On 2023/1/13 23:33, Matthew Wilcox wrote:
> On Thu, Jan 12, 2023 at 04:30:01PM +0800, Kefeng Wang wrote:
>> Convert do_anonymous_page() to use a folio and replace related functions
>> to folio functions.
>
> I think this patch has a prerequisite of sorting out
> alloc_zeroed_user_highpage_movable(). That way we can get rid of
> the 'page' variable inside this function altogether.
How about provide a wrapper like
folio_alloc_zeroed_user_highmem_movable(), but the is a little bit long.

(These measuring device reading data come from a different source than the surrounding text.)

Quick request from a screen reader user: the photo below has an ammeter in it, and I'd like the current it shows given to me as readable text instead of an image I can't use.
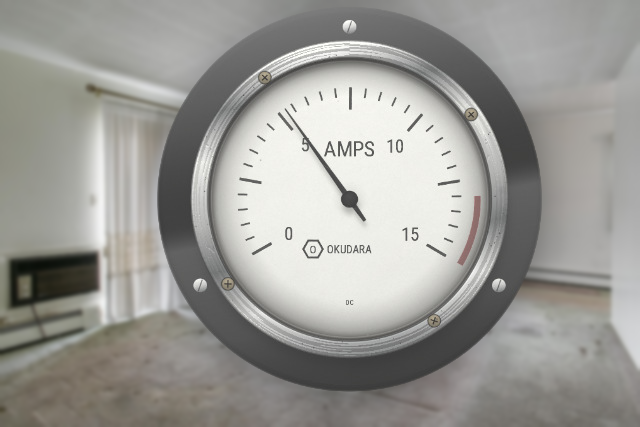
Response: 5.25 A
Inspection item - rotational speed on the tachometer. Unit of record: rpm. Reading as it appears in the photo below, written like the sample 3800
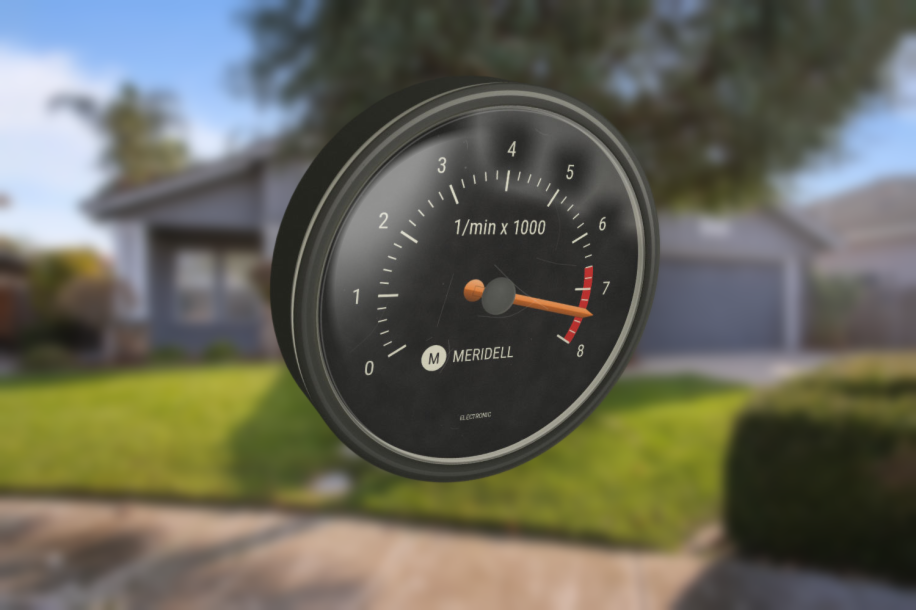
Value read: 7400
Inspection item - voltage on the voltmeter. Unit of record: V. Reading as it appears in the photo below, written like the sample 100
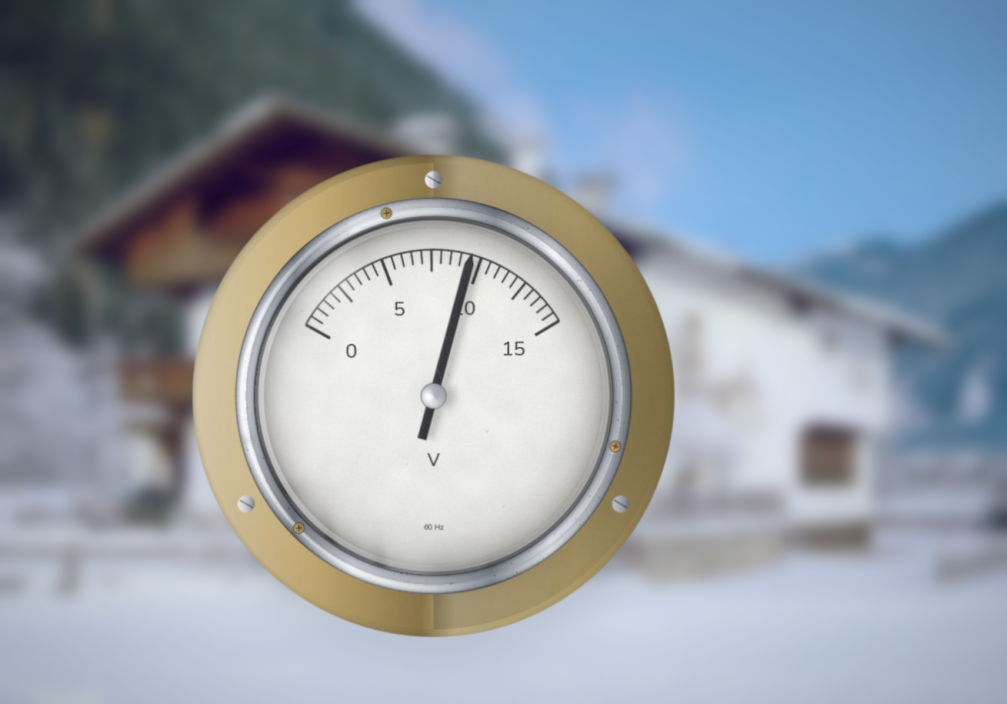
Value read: 9.5
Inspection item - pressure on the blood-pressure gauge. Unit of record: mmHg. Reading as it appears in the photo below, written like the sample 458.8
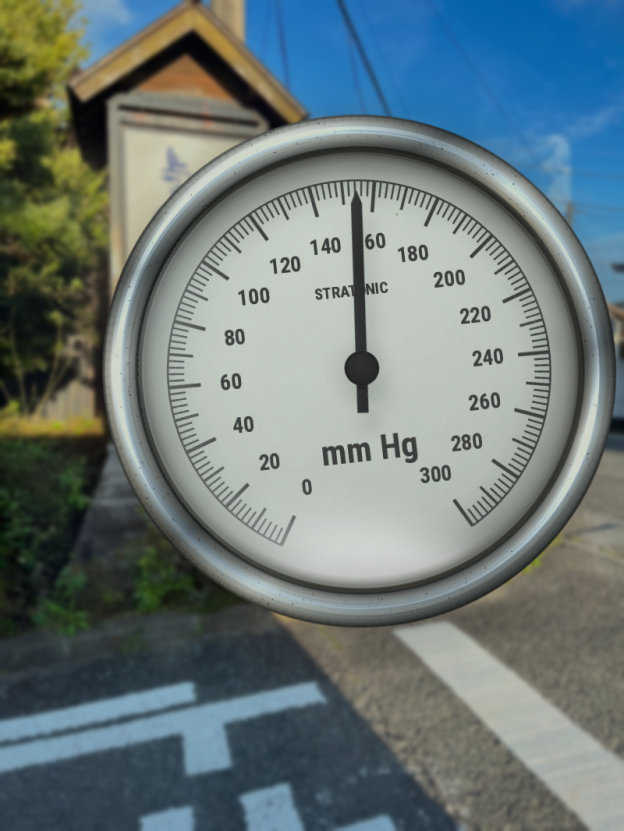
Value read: 154
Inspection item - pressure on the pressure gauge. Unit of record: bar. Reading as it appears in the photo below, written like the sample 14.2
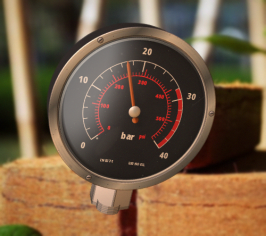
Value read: 17
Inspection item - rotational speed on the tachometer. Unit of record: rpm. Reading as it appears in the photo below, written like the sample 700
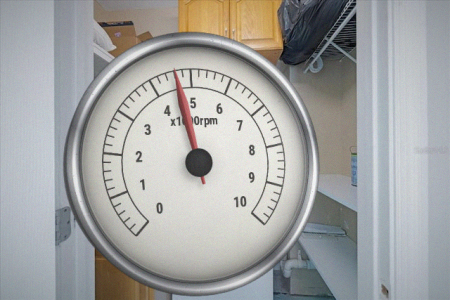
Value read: 4600
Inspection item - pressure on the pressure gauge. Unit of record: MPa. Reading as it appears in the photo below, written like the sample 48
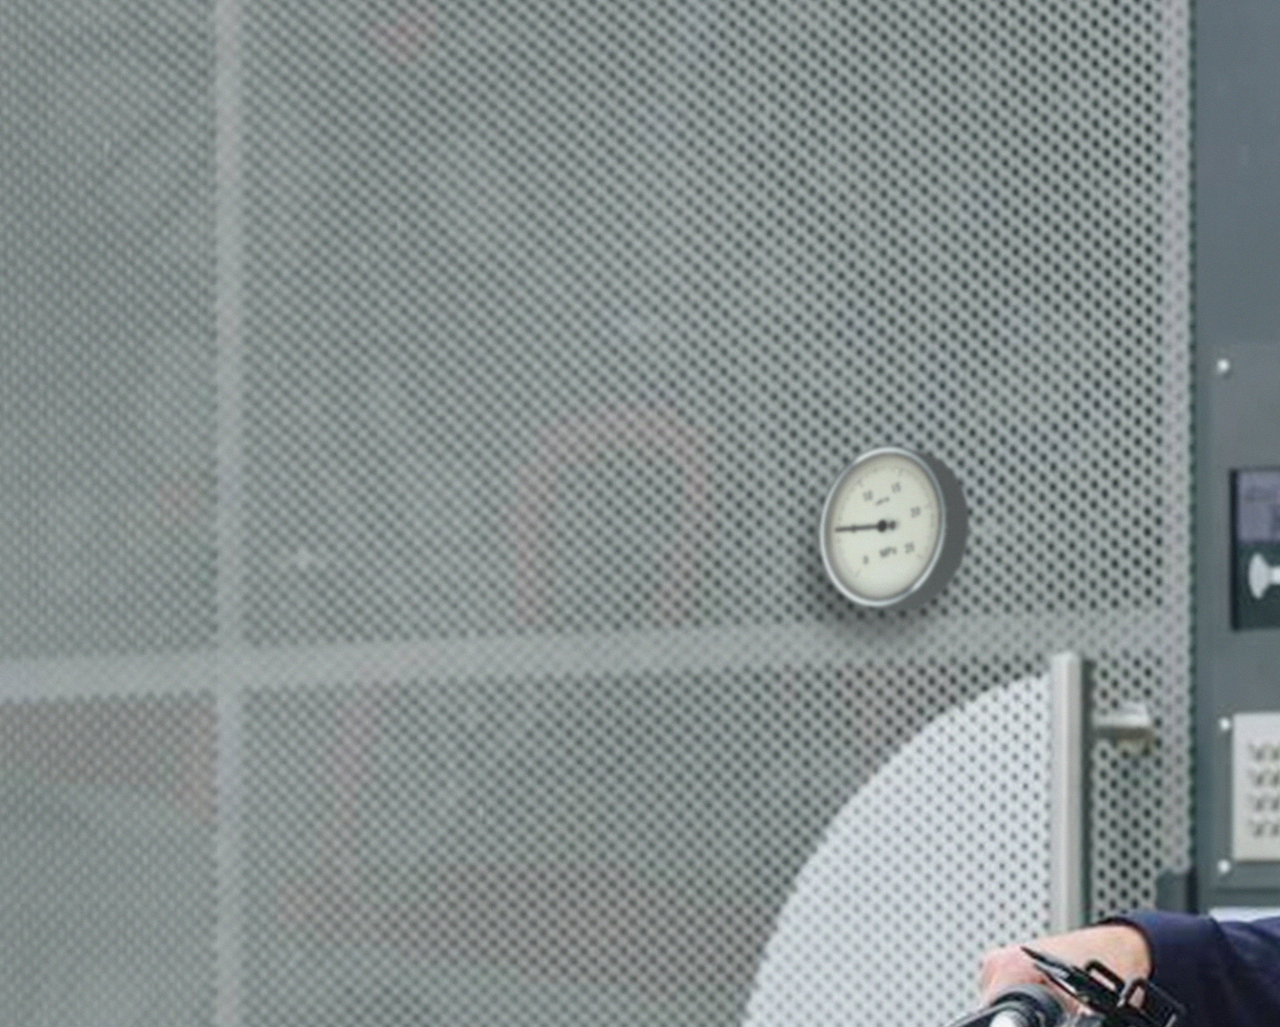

static inline struct folio *
folio_alloc_zeroed_user_highmem_movable(struct vm_area_struct *vma,
unsigned long vaddr)
{
struct folio *folio = NULL;
struct page *page;
page = alloc_zeroed_user_highpage_movable(vma, vaddr);
if (page)
folio = page_folio(page);
return folio;
}
>
>> inc_mm_counter(vma->vm_mm, MM_ANONPAGES);
>> page_add_new_anon_rmap(page, vma, vmf->address);
>
> folio_add_new_anon-rmap().
ok, will update.
>
>> - lru_cache_add_inactive_or_unevictable(page, vma);
>> + folio_add_lru_vma(folio, vma);
On 2023/1/13 23:37, Matthew Wilcox wrote:
> On Thu, Jan 12, 2023 at 04:30:02PM +0800, Kefeng Wang wrote:
>> - vmf->cow_page = alloc_page_vma(GFP_HIGHUSER_MOVABLE, vma, vmf->address);
>> - if (!vmf->cow_page)
>> + cow_folio = vma_alloc_folio(GFP_HIGHUSER_MOVABLE, 0, vma, vmf->address,
>> + false);
>> + if (!cow_folio)
>
> I have a patch I've been sitting on that converts vmf->cow_page to be
> a folio. I think this series is well and truly wrecked at this point,
> so let me go back and dig it out; see if it still makes sense.
>
For now, as vmf->page and vmf->cow_page used in do_cow_page(), it only
supports cow on a page, and after converting, the folio still is 0 order,
> I'm a bit unsure about it because maybe we want to allocate
> high(ish)-order folios on COW fault, and if we do, then maybe we want
> to align them in some way with the virtual addresses, or the other
> folios in the VMA. And then we might want to indicate the precise
> page for this page fault rather than have this page fault be the
> start of a multi-order folio.
>
This means that if high(ish)-order folios/multi-order folio on cow, it
needs additional jobs and precise page for this pagefault, but for
order-0, the converting is right but could break/mislead future logical?
not very clear about this part, but let's wait for your patches.